╔══

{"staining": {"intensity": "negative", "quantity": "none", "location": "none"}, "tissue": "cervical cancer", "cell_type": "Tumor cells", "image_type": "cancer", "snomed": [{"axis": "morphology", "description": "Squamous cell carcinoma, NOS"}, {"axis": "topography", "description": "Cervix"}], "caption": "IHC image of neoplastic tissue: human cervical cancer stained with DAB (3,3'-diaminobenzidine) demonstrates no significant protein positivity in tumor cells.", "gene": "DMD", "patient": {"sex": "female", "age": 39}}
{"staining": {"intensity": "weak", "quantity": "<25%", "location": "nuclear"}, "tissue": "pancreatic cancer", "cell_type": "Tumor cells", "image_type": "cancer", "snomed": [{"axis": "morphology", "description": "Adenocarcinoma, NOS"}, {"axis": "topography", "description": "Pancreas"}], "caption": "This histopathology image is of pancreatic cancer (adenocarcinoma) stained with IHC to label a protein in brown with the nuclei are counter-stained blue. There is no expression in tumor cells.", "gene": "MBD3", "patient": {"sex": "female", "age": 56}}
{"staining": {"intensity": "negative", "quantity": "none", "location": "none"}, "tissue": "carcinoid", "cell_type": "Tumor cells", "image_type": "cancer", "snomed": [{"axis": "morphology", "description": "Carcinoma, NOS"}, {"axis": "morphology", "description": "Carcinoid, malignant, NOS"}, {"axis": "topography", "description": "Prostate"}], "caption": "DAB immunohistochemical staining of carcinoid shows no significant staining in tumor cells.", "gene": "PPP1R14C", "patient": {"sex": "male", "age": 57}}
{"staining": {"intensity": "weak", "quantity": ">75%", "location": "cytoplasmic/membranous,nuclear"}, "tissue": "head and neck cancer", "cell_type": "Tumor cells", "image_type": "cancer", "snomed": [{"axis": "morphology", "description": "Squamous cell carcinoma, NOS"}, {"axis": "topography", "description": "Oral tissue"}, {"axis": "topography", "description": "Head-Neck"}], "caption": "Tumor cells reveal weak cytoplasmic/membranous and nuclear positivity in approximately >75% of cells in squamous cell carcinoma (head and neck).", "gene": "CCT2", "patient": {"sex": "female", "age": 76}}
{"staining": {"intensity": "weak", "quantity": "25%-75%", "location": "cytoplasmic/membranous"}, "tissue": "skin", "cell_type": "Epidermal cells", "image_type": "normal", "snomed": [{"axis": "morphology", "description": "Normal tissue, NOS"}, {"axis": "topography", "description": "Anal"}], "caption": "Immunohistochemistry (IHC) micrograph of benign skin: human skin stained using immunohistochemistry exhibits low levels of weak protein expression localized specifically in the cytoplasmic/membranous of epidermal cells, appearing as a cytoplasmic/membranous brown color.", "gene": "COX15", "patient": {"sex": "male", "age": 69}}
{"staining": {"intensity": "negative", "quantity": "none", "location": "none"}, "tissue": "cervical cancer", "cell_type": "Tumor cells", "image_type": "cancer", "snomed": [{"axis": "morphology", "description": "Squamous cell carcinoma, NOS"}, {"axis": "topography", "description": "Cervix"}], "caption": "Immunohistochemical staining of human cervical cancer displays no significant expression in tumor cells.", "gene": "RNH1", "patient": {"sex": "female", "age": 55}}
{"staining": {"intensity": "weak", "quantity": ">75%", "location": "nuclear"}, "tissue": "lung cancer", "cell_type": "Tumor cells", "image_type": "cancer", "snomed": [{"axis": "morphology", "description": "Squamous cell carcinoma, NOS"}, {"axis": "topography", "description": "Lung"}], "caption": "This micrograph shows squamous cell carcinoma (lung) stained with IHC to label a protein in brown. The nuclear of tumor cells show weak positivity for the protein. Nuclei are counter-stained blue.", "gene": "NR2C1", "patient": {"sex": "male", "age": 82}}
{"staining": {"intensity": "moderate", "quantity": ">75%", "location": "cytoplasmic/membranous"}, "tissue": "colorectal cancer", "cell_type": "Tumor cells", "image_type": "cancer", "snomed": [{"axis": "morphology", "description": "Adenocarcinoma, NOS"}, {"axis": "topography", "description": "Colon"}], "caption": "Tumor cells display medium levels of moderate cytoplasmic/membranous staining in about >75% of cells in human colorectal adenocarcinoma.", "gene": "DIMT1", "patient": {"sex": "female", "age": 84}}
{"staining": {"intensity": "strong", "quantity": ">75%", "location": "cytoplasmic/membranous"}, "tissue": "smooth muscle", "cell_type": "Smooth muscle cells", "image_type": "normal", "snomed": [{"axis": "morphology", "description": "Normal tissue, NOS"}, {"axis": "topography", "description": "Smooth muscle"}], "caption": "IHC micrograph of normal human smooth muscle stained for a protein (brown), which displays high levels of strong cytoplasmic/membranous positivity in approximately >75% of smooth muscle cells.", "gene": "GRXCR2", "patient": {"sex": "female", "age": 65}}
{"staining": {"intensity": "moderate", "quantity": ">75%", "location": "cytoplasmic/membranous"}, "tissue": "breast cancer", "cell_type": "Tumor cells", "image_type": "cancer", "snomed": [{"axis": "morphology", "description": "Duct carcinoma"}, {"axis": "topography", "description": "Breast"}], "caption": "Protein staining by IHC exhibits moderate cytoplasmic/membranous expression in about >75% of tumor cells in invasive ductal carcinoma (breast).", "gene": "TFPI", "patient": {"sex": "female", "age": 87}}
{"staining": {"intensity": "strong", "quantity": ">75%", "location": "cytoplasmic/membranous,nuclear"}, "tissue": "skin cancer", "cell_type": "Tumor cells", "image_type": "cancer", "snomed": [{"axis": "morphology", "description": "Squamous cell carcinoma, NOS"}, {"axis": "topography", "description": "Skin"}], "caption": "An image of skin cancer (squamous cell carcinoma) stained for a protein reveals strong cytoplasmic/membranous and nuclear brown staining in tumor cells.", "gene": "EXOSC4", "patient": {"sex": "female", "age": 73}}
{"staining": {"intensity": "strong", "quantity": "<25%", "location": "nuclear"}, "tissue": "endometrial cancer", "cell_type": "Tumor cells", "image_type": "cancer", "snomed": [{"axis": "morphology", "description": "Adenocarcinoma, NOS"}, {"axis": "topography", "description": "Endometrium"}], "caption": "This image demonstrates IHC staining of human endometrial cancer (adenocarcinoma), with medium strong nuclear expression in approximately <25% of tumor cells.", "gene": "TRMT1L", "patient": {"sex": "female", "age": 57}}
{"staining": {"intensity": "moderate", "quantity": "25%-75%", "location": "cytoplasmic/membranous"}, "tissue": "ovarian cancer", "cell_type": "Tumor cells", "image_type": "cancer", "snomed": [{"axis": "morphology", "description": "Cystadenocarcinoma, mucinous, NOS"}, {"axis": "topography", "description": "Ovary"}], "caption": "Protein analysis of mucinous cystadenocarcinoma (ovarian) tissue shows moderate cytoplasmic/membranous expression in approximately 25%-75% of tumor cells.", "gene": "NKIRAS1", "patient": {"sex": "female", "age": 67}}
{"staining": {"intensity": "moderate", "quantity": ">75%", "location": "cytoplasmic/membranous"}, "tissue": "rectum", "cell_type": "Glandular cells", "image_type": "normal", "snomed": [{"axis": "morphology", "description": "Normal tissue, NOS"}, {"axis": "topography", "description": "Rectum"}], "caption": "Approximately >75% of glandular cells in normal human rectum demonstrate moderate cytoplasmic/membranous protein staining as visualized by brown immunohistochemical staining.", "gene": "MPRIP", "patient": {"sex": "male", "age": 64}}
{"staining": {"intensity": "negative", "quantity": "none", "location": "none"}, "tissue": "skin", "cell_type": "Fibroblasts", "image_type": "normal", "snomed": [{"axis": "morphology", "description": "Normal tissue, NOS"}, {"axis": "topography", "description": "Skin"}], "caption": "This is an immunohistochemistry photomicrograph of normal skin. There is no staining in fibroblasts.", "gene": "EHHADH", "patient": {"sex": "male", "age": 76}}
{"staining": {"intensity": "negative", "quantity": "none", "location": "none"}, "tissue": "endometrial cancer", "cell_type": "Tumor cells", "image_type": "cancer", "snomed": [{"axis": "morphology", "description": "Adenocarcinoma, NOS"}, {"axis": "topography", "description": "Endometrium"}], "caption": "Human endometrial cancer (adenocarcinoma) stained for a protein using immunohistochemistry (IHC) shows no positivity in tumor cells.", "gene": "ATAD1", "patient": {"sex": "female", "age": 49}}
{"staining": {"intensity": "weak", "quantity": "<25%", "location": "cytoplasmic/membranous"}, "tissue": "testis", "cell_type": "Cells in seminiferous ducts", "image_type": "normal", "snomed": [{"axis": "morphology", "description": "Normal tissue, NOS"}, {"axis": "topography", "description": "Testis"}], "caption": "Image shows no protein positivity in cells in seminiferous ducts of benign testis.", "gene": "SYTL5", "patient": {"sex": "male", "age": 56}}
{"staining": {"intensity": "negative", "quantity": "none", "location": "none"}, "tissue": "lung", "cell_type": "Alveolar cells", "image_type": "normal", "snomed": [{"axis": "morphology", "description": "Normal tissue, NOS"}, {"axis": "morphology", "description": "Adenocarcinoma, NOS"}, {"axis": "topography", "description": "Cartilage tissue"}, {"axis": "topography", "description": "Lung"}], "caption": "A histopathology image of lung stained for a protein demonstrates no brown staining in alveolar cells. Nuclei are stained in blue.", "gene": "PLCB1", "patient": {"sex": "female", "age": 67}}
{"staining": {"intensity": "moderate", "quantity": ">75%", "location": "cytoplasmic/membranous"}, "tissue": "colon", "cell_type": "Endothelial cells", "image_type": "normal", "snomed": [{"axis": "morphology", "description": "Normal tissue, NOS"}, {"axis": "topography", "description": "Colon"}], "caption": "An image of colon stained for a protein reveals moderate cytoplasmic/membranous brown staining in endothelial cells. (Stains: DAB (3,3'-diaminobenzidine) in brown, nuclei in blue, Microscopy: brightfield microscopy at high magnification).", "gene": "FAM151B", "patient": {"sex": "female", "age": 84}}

╚══

▶ Activity
Using the entries shown above, reproduce verbatim the lines from the line bearing "staining of carcinoid" to the line bearing "of human cervical", inclusive.

▶ Response box
{"staining": {"intensity": "negative", "quantity": "none", "location": "none"}, "tissue": "carcinoid", "cell_type": "Tumor cells", "image_type": "cancer", "snomed": [{"axis": "morphology", "description": "Carcinoma, NOS"}, {"axis": "morphology", "description": "Carcinoid, malignant, NOS"}, {"axis": "topography", "description": "Prostate"}], "caption": "DAB immunohistochemical staining of carcinoid shows no significant staining in tumor cells.", "gene": "PPP1R14C", "patient": {"sex": "male", "age": 57}}
{"staining": {"intensity": "weak", "quantity": ">75%", "location": "cytoplasmic/membranous,nuclear"}, "tissue": "head and neck cancer", "cell_type": "Tumor cells", "image_type": "cancer", "snomed": [{"axis": "morphology", "description": "Squamous cell carcinoma, NOS"}, {"axis": "topography", "description": "Oral tissue"}, {"axis": "topography", "description": "Head-Neck"}], "caption": "Tumor cells reveal weak cytoplasmic/membranous and nuclear positivity in approximately >75% of cells in squamous cell carcinoma (head and neck).", "gene": "CCT2", "patient": {"sex": "female", "age": 76}}
{"staining": {"intensity": "weak", "quantity": "25%-75%", "location": "cytoplasmic/membranous"}, "tissue": "skin", "cell_type": "Epidermal cells", "image_type": "normal", "snomed": [{"axis": "morphology", "description": "Normal tissue, NOS"}, {"axis": "topography", "description": "Anal"}], "caption": "Immunohistochemistry (IHC) micrograph of benign skin: human skin stained using immunohistochemistry exhibits low levels of weak protein expression localized specifically in the cytoplasmic/membranous of epidermal cells, appearing as a cytoplasmic/membranous brown color.", "gene": "COX15", "patient": {"sex": "male", "age": 69}}
{"staining": {"intensity": "negative", "quantity": "none", "location": "none"}, "tissue": "cervical cancer", "cell_type": "Tumor cells", "image_type": "cancer", "snomed": [{"axis": "morphology", "description": "Squamous cell carcinoma, NOS"}, {"axis": "topography", "description": "Cervix"}], "caption": "Immunohistochemical staining of human cervical cancer displays no significant expression in tumor cells.", "gene": "RNH1", "patient": {"sex": "female", "age": 55}}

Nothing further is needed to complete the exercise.